Good luck on being on the list of people using chatgpt and claude to make neurotoxins ;)
I assume anthropic and ooenai are selling prompt logs to the fbi and other countries’ law enforcement for data mining.
I tested something similar last week, still worked easily.
The problem is: Until you go out and do a mass casualty event, unless you yourself are a trained professional, no one knows what you actually did.
The knowledge is one thing. But the competence of execution and the will to act are difficult to line up.
Yes there should be safe guards, but after a while you're jumping at shadows.
I'm more worried about depressed kids getting on chat and being encouraged to kill themselves than terrorist attacks.
We know what a cancer algorithmic social media is yet we don't act.
I doubt there will be any real and serious opposition to this bill, but there should be.
Countless downloadable models (including de-aligned mainstream models) can do this.
Making knowledge illegal is a dangerous precedent. Actions should be illegal, not knowledge. Don't outlaw knowing how to make neurotoxic agents, outlaw actually trying to make them.
As for OpenAI immunity, I'm not sure I see the problem. Consider the converse position: if an OpenAI model helped someone create a cancer cure, would OpenAI see a dime of that money? If they can't benefit proportionally from their tool allowing people to achieve something good, then why should they be liable for their tool allowing people to achieve something bad.
They're positioning their tool as a utility: ultimately neutral, like electricity. That seems eminently reasonable.
You can buy books on how to make and obtain chemicals on your own.
Hell here's an Internet Archive book on making explosives
https://archive.org/details/saxon-kurt.-fireworks-explosives....

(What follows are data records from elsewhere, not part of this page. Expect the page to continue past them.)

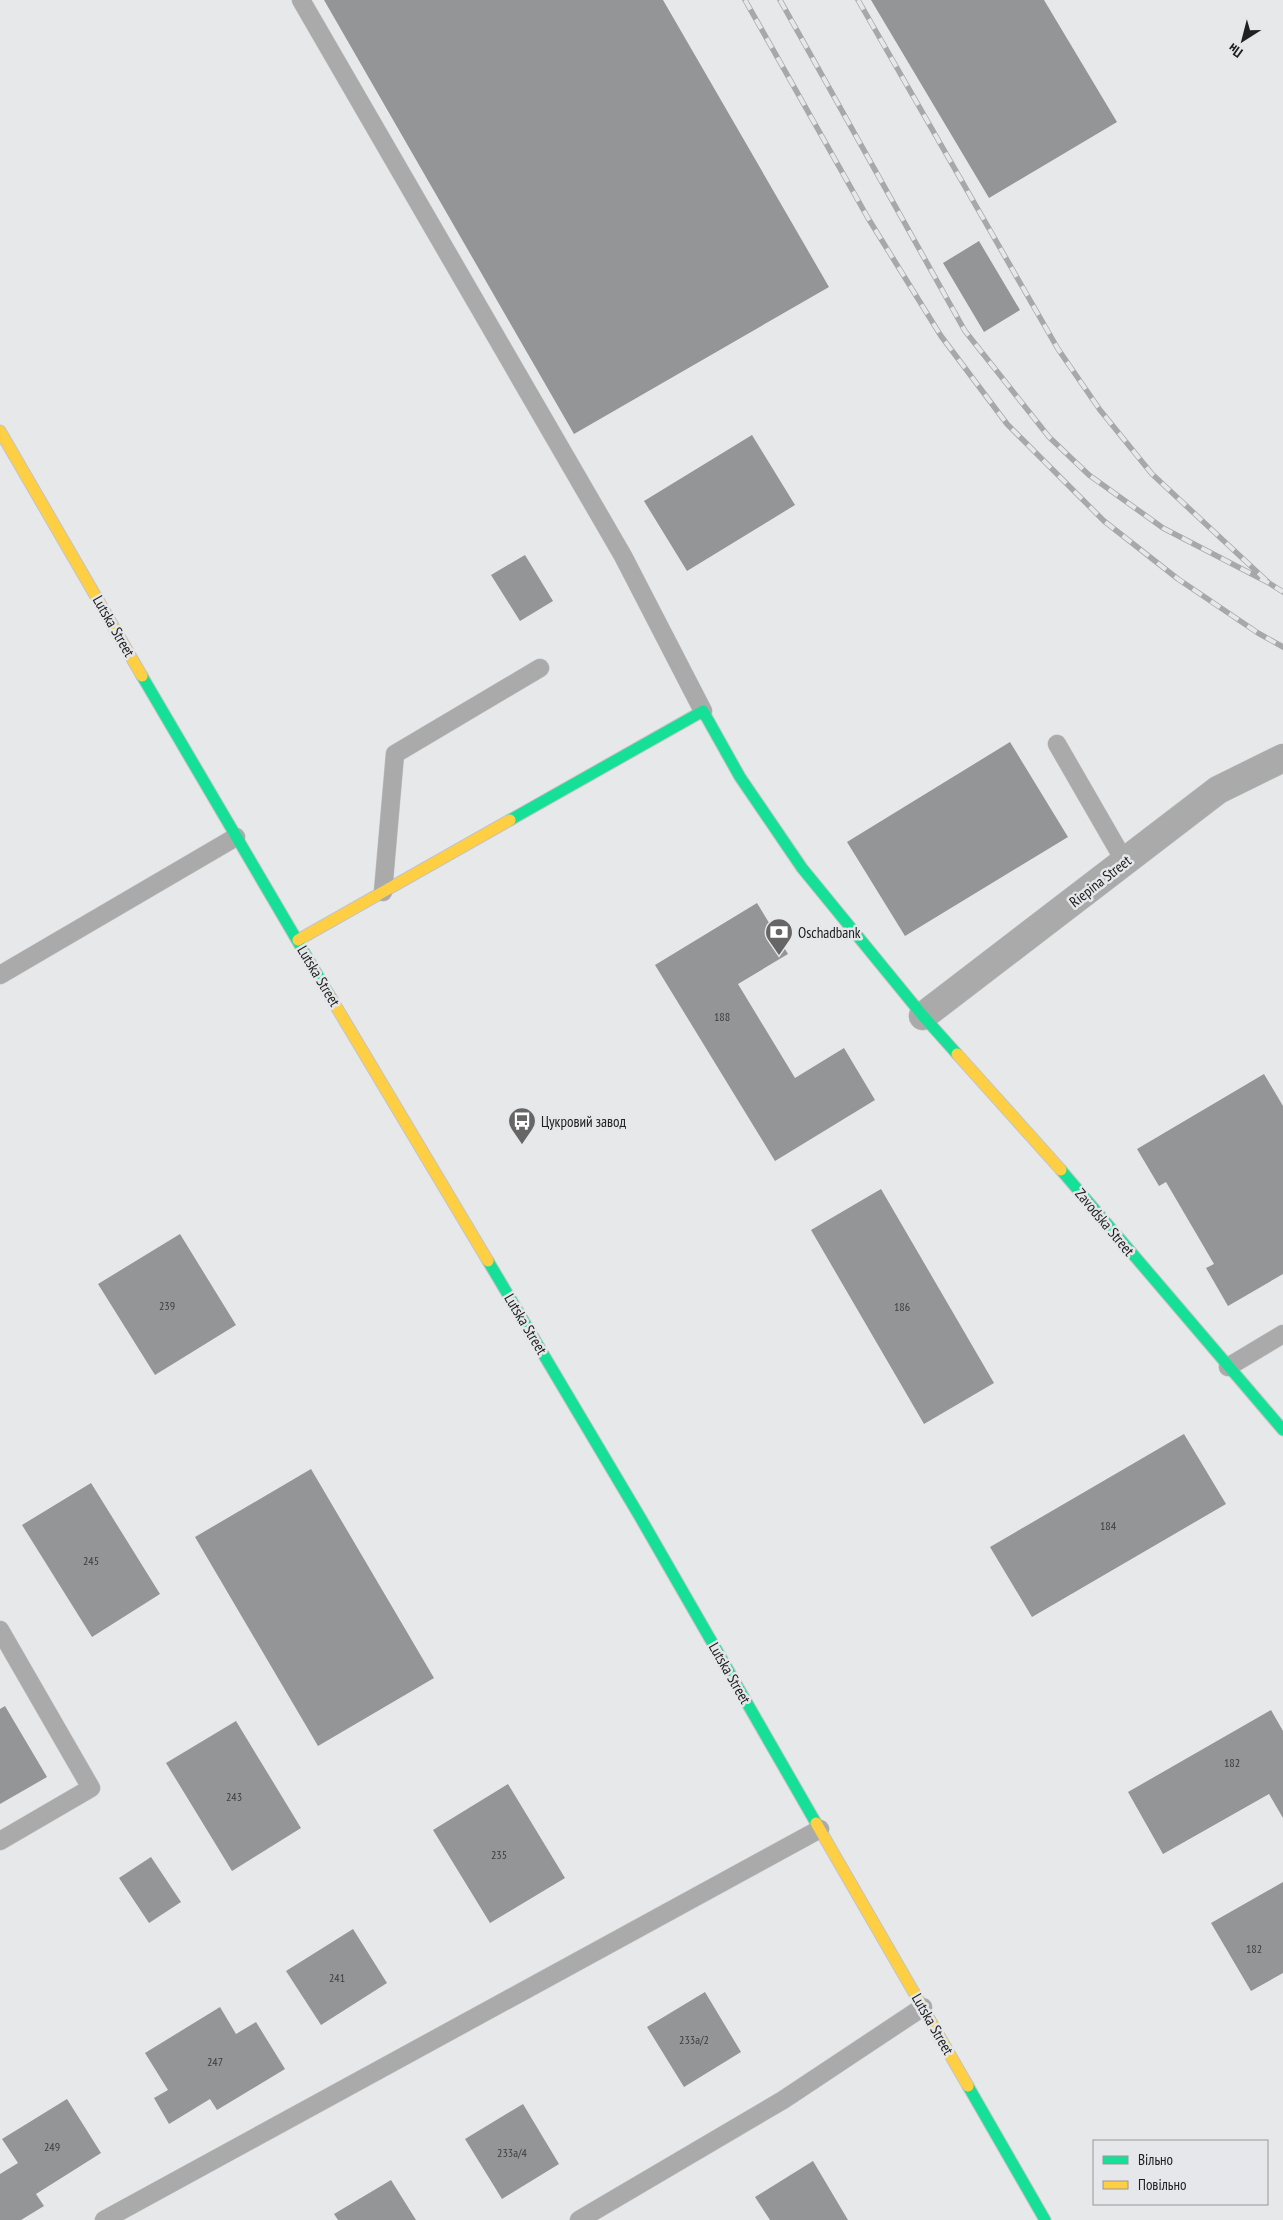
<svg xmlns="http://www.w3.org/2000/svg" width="1283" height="2220" font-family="'PT Sans Narrow',sans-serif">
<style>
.building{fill:#949596}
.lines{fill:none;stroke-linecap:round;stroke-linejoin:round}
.lane-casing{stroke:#c3c4c5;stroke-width:19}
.street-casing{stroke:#c3c4c5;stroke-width:29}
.fast-casing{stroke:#c3c4c5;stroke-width:13}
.slow-casing{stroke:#c3c4c5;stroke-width:13}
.lane{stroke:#aaa;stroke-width:18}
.street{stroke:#aaa;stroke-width:28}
.fast{stroke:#16e098;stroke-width:11}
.slow{stroke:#ffcf43;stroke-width:11}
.rail-casing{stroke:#a9a8a9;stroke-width:5.5}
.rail{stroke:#e6e7ea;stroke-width:4;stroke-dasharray:11;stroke-linecap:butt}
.labels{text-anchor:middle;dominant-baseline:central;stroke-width:5;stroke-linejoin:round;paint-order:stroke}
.number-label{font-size:12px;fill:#3d3d3e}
.street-label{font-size:15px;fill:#202021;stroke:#e6e7ea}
.poi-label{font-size:15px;fill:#202021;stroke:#e6e7ea;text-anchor:start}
</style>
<rect width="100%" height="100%" fill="#e7e8e9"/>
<!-- building -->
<path class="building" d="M324 0H663L829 287 574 434Z
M871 0H1044L1117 122 989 198Z
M979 241 1020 310 984 332 943 263Z
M752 435 795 505 687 571 644 501Z
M525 555 553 601 520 621 491 575Z
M1010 742 1068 837 905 936 847 842Z
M757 903 788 954 738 984 795 1078 844 1048 875 1100 775 1161 655 965Z
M1264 1074 1283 1106V1274L1228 1306 1206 1268 1214 1264 1166 1182 1159 1186 1137 1149Z
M881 1189 994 1383 924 1424 811 1230Z
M180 1234 236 1325 155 1375 98 1284Z
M1184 1434 1226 1504 1032 1617 990 1547Z
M311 1469 434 1678 318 1746 195 1537Z
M91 1483 160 1594 92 1637 22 1525Z
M5 1706 47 1777 0 1804V1709Z
M1271 1710 1283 1731V1818L1269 1794 1163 1854 1128 1792Z
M236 1721 301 1828 232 1871 166 1763Z
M508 1784 565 1878 490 1923 433 1830Z
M151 1857 181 1902 149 1923 119 1878Z
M1283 1882V1973L1251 1991 1211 1923Z
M353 1929 387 1983 321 2025 286 1971Z
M705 1992 741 2052 684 2087 647 2027Z
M220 2007 236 2034 256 2022 285 2069 217 2110 210 2099 169 2124 154 2098 168 2090 145 2053Z
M67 2099 101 2153 36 2194 44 2206 21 2220H0V2174L18 2163 2 2139Z
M523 2104 559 2164 502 2199 465 2139Z
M813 2161 848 2220H770L755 2197Z
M391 2180 416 2220H338L334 2214Z"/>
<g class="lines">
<!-- lane casing -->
<g class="lane-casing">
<path id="lane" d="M301 0 623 556 703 711
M1057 744 1125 862
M383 892 395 754 540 668
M0 975 236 837
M1228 1367 1283 1334
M0 1630 91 1788 0 1841
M104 2220 820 1829
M579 2220 783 2100 923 2007"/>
</g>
<!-- street casing -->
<g class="street-casing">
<path id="street" d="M923 1016 1218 790 1283 758"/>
</g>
<!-- fast casing -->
<g class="fast-casing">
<path id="fast" d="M142 676 331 998
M510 820 703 711 740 777 802 868 923 1016 957 1054
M1061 1170 1283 1430
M488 1261 640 1517 816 1823
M968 2086 1045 2220"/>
</g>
<!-- slow casing -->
<g class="slow-casing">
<path id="slow" d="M0 431 142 676
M298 940 510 820
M331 998 488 1261
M957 1054 1061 1170
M816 1823 968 2086"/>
</g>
<!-- lane -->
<use href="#lane" class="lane"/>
<!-- street -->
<use href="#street" class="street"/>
<!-- fast -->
<use href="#fast" class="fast"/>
<!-- slow -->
<use href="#slow" class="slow"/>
<!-- rail casing -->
<g class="rail-casing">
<path id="rail" d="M745 0 868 218 941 336 1007 424 1104 521 1178 579 1258 633 1283 647
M780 0 965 331 1049 437 1089 475 1163 528 1269 583
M858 0 1058 349 1100 410 1152 474 1269 583 1283 592"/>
</g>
<!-- rail -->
<use href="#rail" class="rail"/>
</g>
<!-- icons -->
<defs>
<g id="bank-pin" transform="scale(1.4375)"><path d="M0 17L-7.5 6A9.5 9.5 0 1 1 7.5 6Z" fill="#666667" stroke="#e6e7ea"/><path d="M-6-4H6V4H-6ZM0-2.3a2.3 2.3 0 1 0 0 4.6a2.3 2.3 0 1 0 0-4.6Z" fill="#fff"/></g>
<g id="bus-pin" transform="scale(1.4375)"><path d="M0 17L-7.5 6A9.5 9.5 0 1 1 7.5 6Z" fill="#666667" stroke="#e6e7ea"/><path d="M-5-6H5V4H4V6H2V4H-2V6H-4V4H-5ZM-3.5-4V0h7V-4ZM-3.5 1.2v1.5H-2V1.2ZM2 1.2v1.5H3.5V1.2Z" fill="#fff"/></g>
</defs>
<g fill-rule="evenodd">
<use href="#bank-pin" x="779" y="932"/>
<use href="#bus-pin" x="522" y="1121"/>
</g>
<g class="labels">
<!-- number labels -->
<g class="number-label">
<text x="722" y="1016">188</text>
<text x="167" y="1305">239</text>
<text x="902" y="1306">186</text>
<text x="1108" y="1525">184</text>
<text x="91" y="1560">245</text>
<text x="1232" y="1762">182</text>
<text x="234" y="1796">243</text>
<text x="499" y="1854">235</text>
<text x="1254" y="1948">182</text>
<text x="337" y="1977">241</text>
<text x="694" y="2039">233а/2</text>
<text x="215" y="2061">247</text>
<text x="52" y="2146">249</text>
<text x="512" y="2152">233а/4</text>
</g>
<!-- street labels -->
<g class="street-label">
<text transform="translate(114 626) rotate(60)">Lutska Street</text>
<text transform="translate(1100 881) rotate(-38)">Riepina Street</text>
<text transform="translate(319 976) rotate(59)">Lutska Street</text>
<text transform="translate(1105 1222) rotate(50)">Zavodska Street</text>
<text transform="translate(526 1324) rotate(59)">Lutska Street</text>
<text transform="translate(730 1673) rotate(60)">Lutska Street</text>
<text transform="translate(933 2024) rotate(60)">Lutska Street</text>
</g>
<!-- poi labels -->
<g class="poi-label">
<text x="798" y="932">Oschadbank</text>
<text x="541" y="1121">Цукровий завод</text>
</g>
</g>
<!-- legend -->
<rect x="1093" y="2140" width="175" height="65" fill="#e6e7ea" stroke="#97979a"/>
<rect x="1103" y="2156" width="25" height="8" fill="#16e098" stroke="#97979a"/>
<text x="1138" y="2165" font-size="15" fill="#202021">Вільно</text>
<rect x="1103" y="2181" width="25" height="8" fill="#ffcf43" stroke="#97979a"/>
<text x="1138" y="2190" font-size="15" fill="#202021">Повільно</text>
<!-- north arrow -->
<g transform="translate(1243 40) rotate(216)" stroke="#e6e7ea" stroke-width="4" paint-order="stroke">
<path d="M0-4L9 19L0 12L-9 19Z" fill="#202021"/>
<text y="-8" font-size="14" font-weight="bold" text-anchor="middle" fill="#202021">Пн</text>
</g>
</svg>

If you ever chat with older folks pre-90's much of this information was accessible fairly easily. It only changed with the push by the government to crackdown on Waco, Oklahoma City bombing, militias and other related groups. There was then a campaign to make it "normal" to limit free speech on the subjects, where as these books were available before.
I think the whole thing where AI should make information less available is a difficult battle and one which I personally oppose, but do understand. Free speech and information isn't the problem, it's the people, actions and substances they create.
After the age of the internet, I think it's been a forever loosing battle to limit information, it's why we couldn't stop cryptography, nuclear weapon proliferation, gun distribution, drug distribution, etc. The AI is just another battle ground, one which, if they actually do manage to control could definitely create some walls to this information, but not stop it.
More scary, is that the AI as it becomes pervasive and stop people from asking certain questions, because they don't know they should ask... but that's unrelated to the risk of mass death.
> neurotoxic agents from items you can get at most everyday stores
I mean, bleach and ammonia will do that. So I'm not sure that's really much of an accomplishment for AI.
While scary, information like this has been pretty accessible for 20-30 years now.
In the wild west days of the early internet, there were whole forums devoted to "stuff the government doesn't want you to know" (Temple Of The Screaming Electron, anyone?).
I suppose the friction is scariest part, every year the IQ required to end the world drops by a point, but motivated and mildly intelligent people have been able to get this info for a long time now. Execution though has still steadily required experts.